Под утёсом тайга унизила птичьим дерьмом, а на озере посмеялась над всеми сразу. И что буквально бесило – Шаман в этот раз даже клыки свои не обнажил, и этим посрамил в кедрачах гордыню. Об этом ещё на берегу и роптали негодующе, и шёпот – не шёпот: уныние. Да и отступить – до какой тогда …ступени в подвалах, если не осталось ступеней: одно дно! Зверюге этому, Шаману, что? Он воду лакает, а вода, как известно, утоляет жажду – к кедрачам же голод подбирался и это перевешивало их страхи. И об опасениях речь уже не шла: артельщиков к утёсу повела нужда в привычной для них пищи и привычных объёмах. Потому-то никто из них и мысли не имел, что новый кесарь тайги лишь поставил их перед выбором: живите и дальше, как жили, вот только выживите ли, если не научены по-настоящему выживать?! Заодно, Душа не скрывал, что и ему самому нужно выжить при кедрачах – об этом он ранее сообщил активу посёлка у холма, куда их вызвал на разговор, и ту же самую задачу теперь требовалось решить им самим, живя бок-о-бок с кесарем.

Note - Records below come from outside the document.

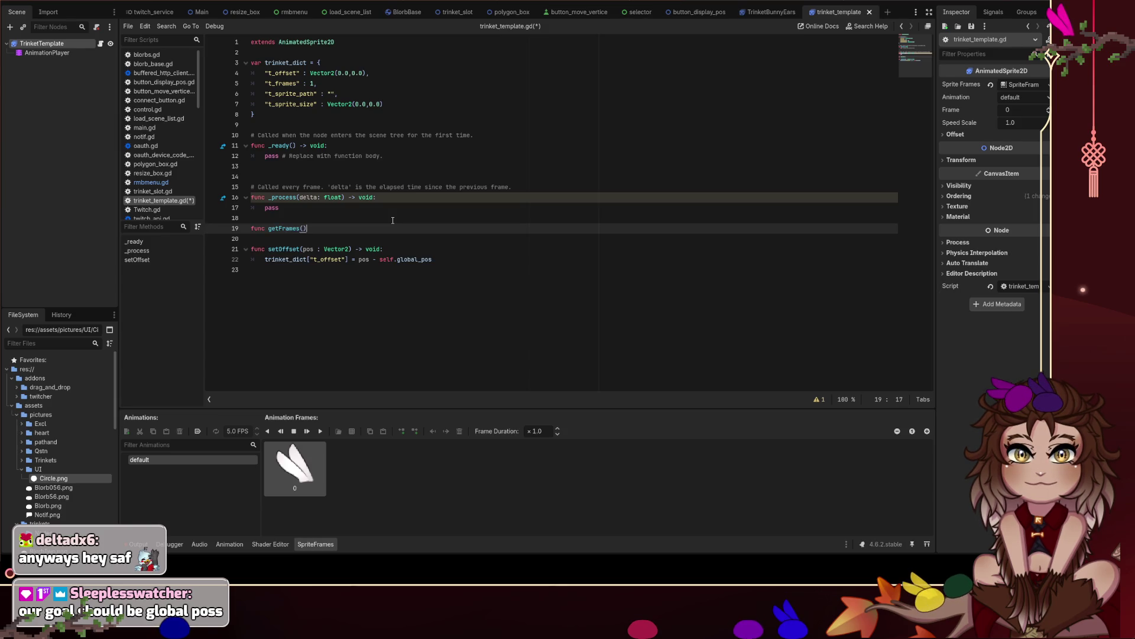
text(ay:)
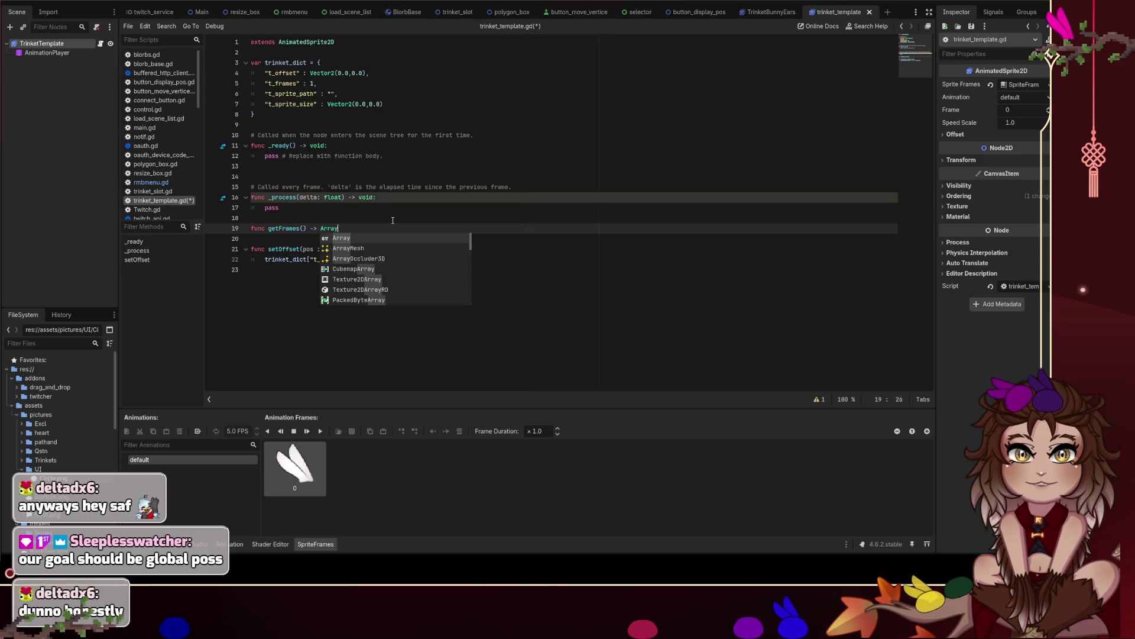
key(Return)
text(return)
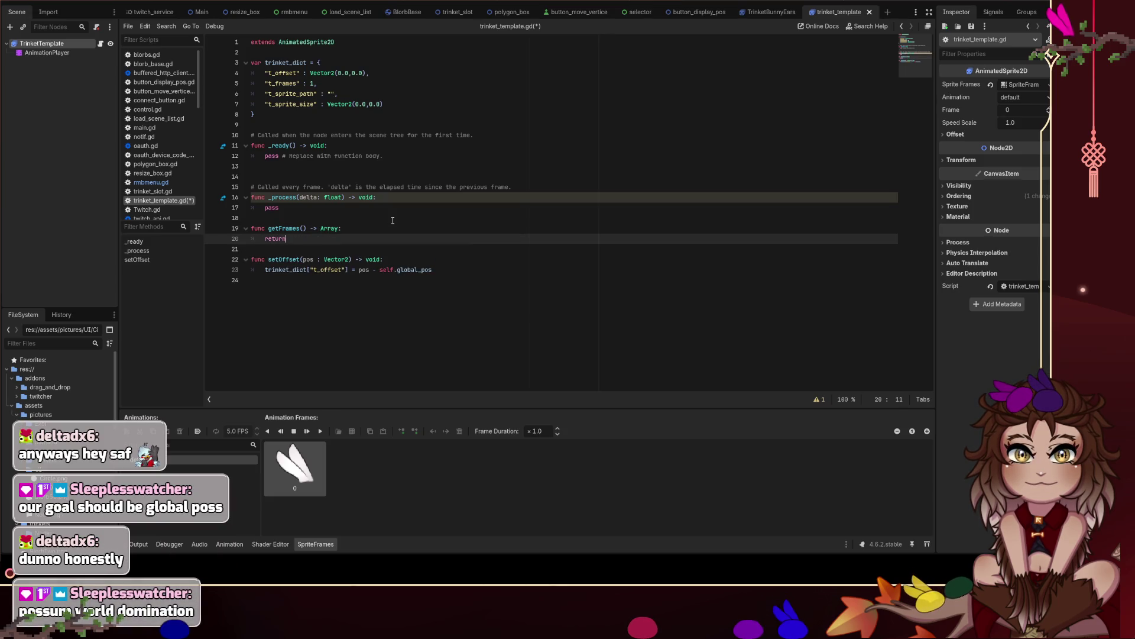
text( self.frames)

– Вы как знаете, мужики, а я со своей семьёй не намерен переезжать куда-либо, – больше грозился, чем признавался, откровенничая, Тимофей Пескарь. – Слышали, …да сами знаете, конечно, что съехали от нас на прошлой неделе Кривули, Гапон косоротый, и кумовья, …эти – Зеленчуки и Кудряшовы. А после сегодняшнего сбегут и другие… В Тангар или в Долино, …может и куда дальше, но я – я с таёжным псом, как его называет наш капитан, ещё пободаюсь. Это мы ещё посмотрим, у кого галифе ширше будут!..
Мужики, что постарше, чахло улыбнулись, вспомнив, где и от кого слышали подобное: «галифе ширше», а кто помоложе – советского кино «Коммунист» не видели, потому их глаза растеряно шаркали по залу вслед за Пескарём.
Тимофей не мог ни стоять на месте, ни сидеть – ходил, беспорядочно, и обманывал артельщиков лишь в том, ради кого он снова готов продолжить смертельную охоту на Шамана. «…Ловкач, трюкач!» – заодно иронизировал он. «Пират!» – вспомнил волку и это, только и того, что не в море-океане, а тайга – его разбойничьи просторы.
– Согласны, – вроде, как за всех ответил Ракип Жаббаров. – Что предлагаешь, Тима?!
Лицом татарин страдал, как, впрочем, у всех иссечённые лица и руки жгли огнём, но его взгляд, тяжёлых тёмных глаз, в этот момент просветлел, будто от чего ещё, вспыхнувшего внутри него.
– А мы тайгу возьмём на абордаж! – гикнул Тимофей, и тут же замер по центру, точно именно в этом месте зала его осенило единственно верным решением. – Зайдём в неё и не выйдем до тех пор, покуда волчара со своей кодлой не уберутся от Кедр и, желательно, подальше.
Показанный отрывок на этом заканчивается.